In a related development, the Centre has refused to extend the term of the Justice M.B. Shah Commission constituted in November 2010 to inquire into illegal mining of iron ore and manganese. The commission has submitted six reports to the Ministry of Mines so far. It was given its first extension on July 17, 2012. On July 3, 2013, the commission sought another extension as its term was about to expire. On July 18, the government communicated to the commission that its term would be extended only by three months. The commission, after submitting its report on illegal mining in Goad, had begun investigating the mining sector in Chhattisgarh. In June 2013, it submitted a report on illegal mining of iron and manganese ores in Odisha. This report highlighted major illegalities in the functioning of mines in the State. In an ongoing case in the Supreme Court ( T.N. Godavarman Thirumulpad vs Union of India & Ors), the Centre, when asked to make the contents of the report public, maintained that the report would be submitted to the court in a sealed cover after it was tabled in Parliament. The Centre, in its submission, stated, “The report submitted by the commission is to be placed before the legislature, that is, Parliament in this case, along with the action taken report within a period of six months of such submission in terms of Section 3(4) of the Commission of Inquiry Act, 1952.” The Centre requested the court to reconsider its direction to the Centre to present the report.

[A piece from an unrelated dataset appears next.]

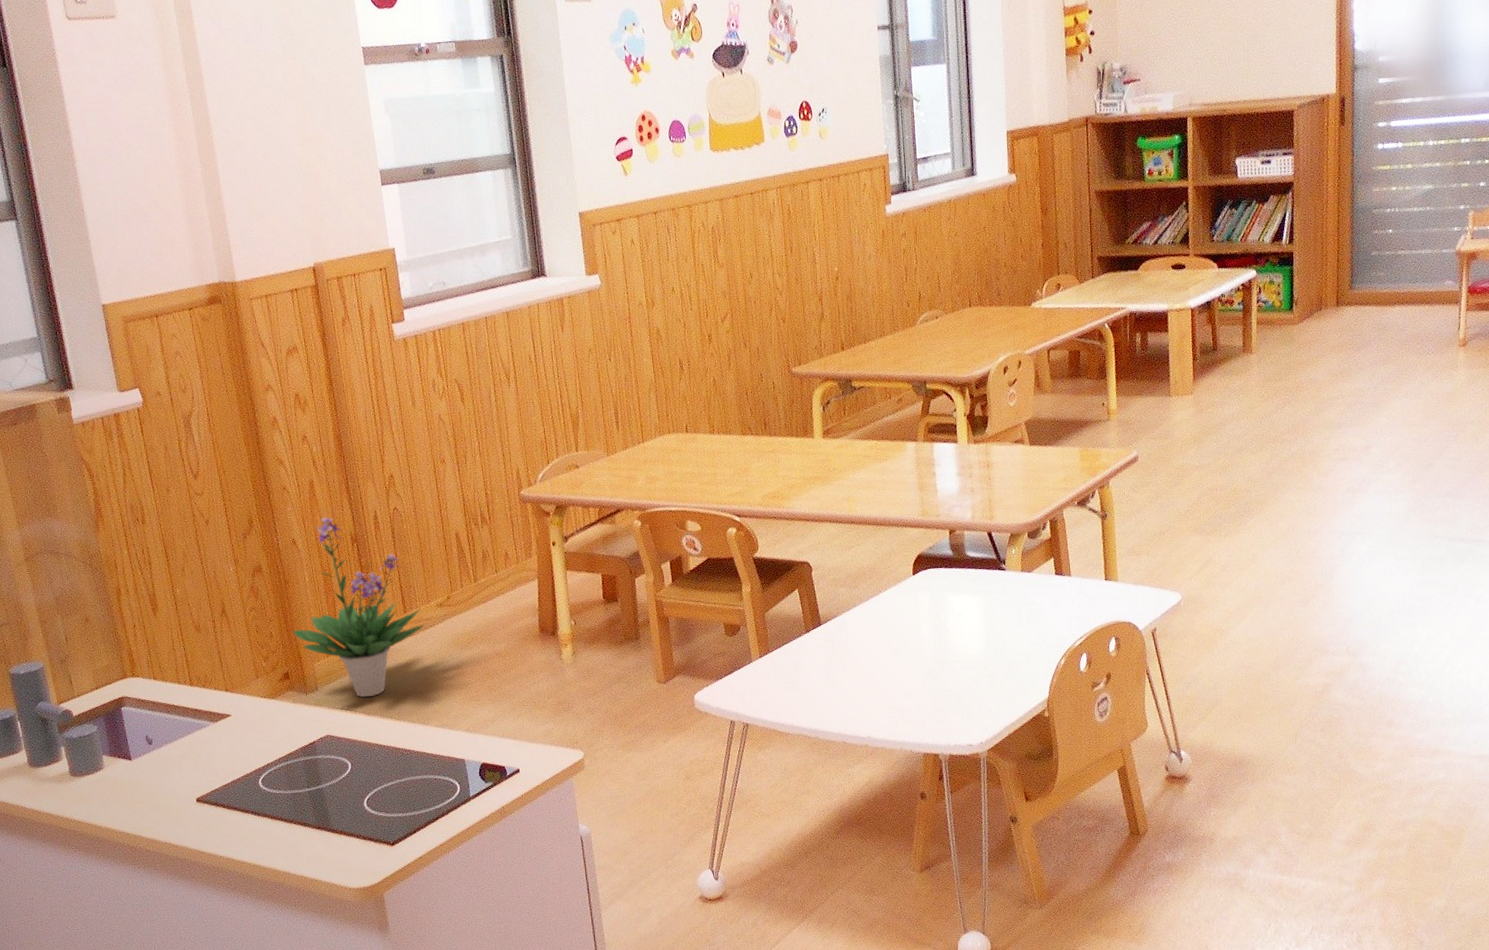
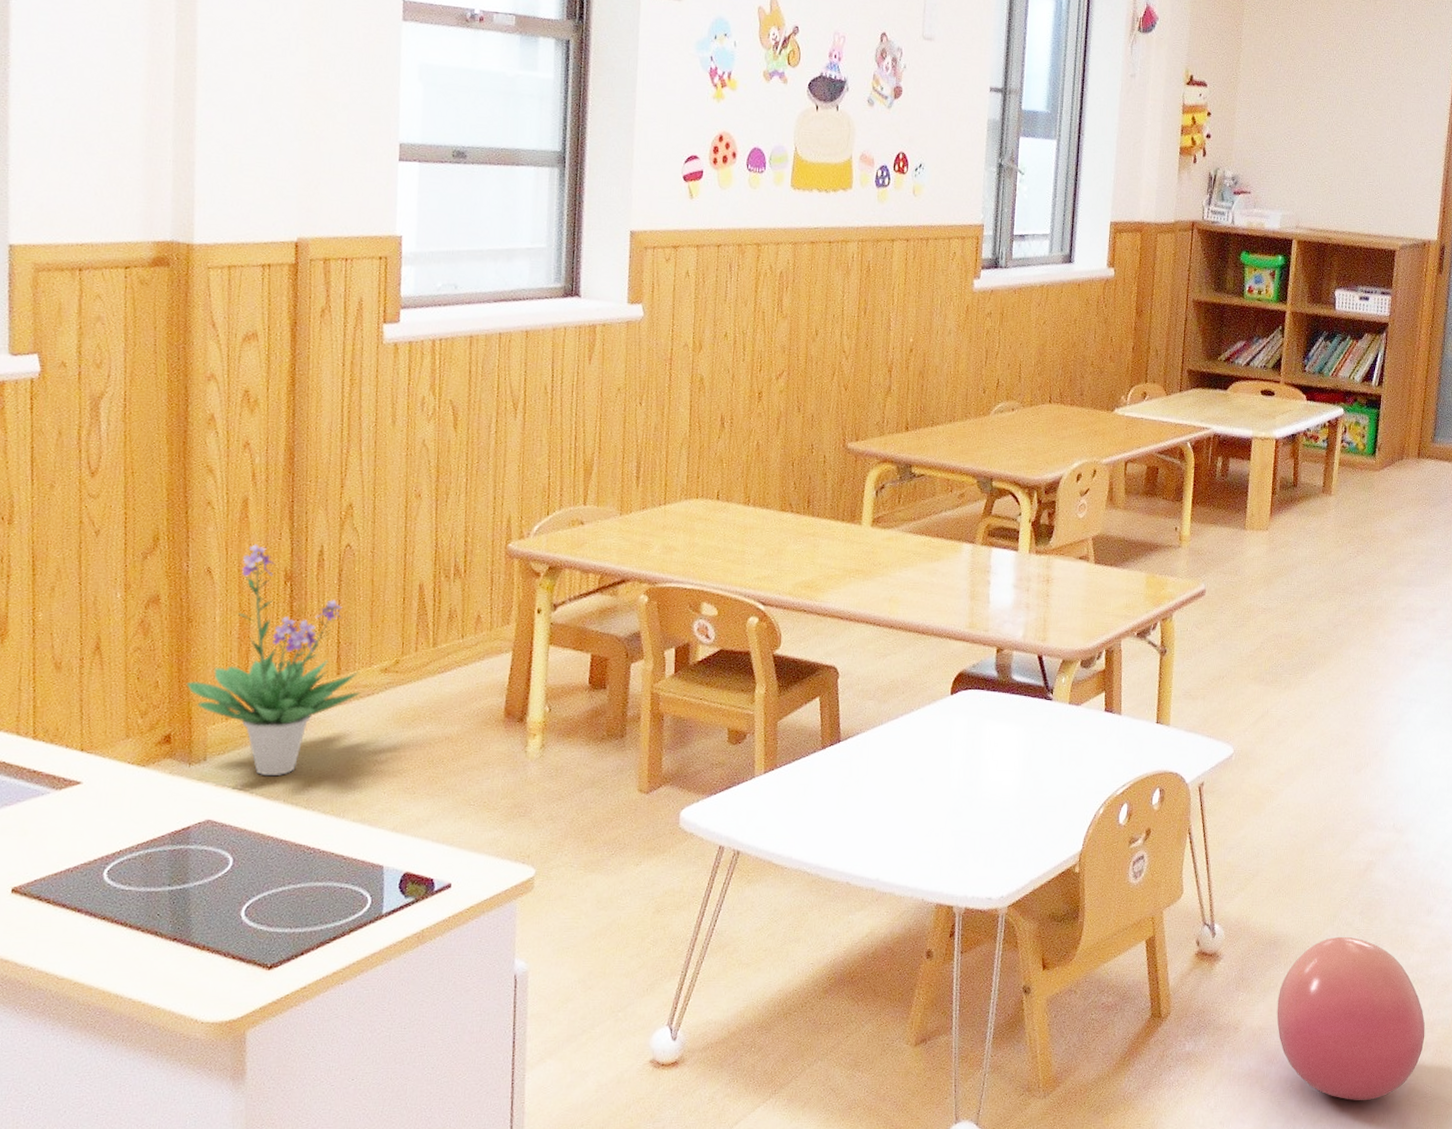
ball: none [1248,752,1397,895] -> present [1277,936,1426,1100]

The executive summary of the report, accessed by Frontline, found that all types of illegal mining were being carried out in Odisha. It has observed that there is “complete disregard and contempt for law and lawful authorities on the part of the emerging breed of entrepreneurs, taking advantage of the country’s natural, non-renewable assets/ resources for export earnings.” It has noted that 176 mines in Odisha are located in the dense forest areas. The MoEF had not granted permission for diversion of forest area in the case of 98 mining leases. Of these 98 mines, 47 are being operated without a forest clearance. Ten mining leases are located in Mayurbhanj district and fall within a 10-km radius of the outer boundary of the Simlipal National Park. Further, 31 mines are adjacent to the projected elephant corridor in Sundargarh and Keonjhar districts. The report has found major violations of the Environment Protection Act, 1986, in the mining operations across the State. Large-scale mining operations have also been found to have polluted the air and groundwater.

By refusing to make the contents of the Shah Commission report public and by not giving an extension to the Commission, the Centre has displayed a lack of commitment to the conservation of the environment.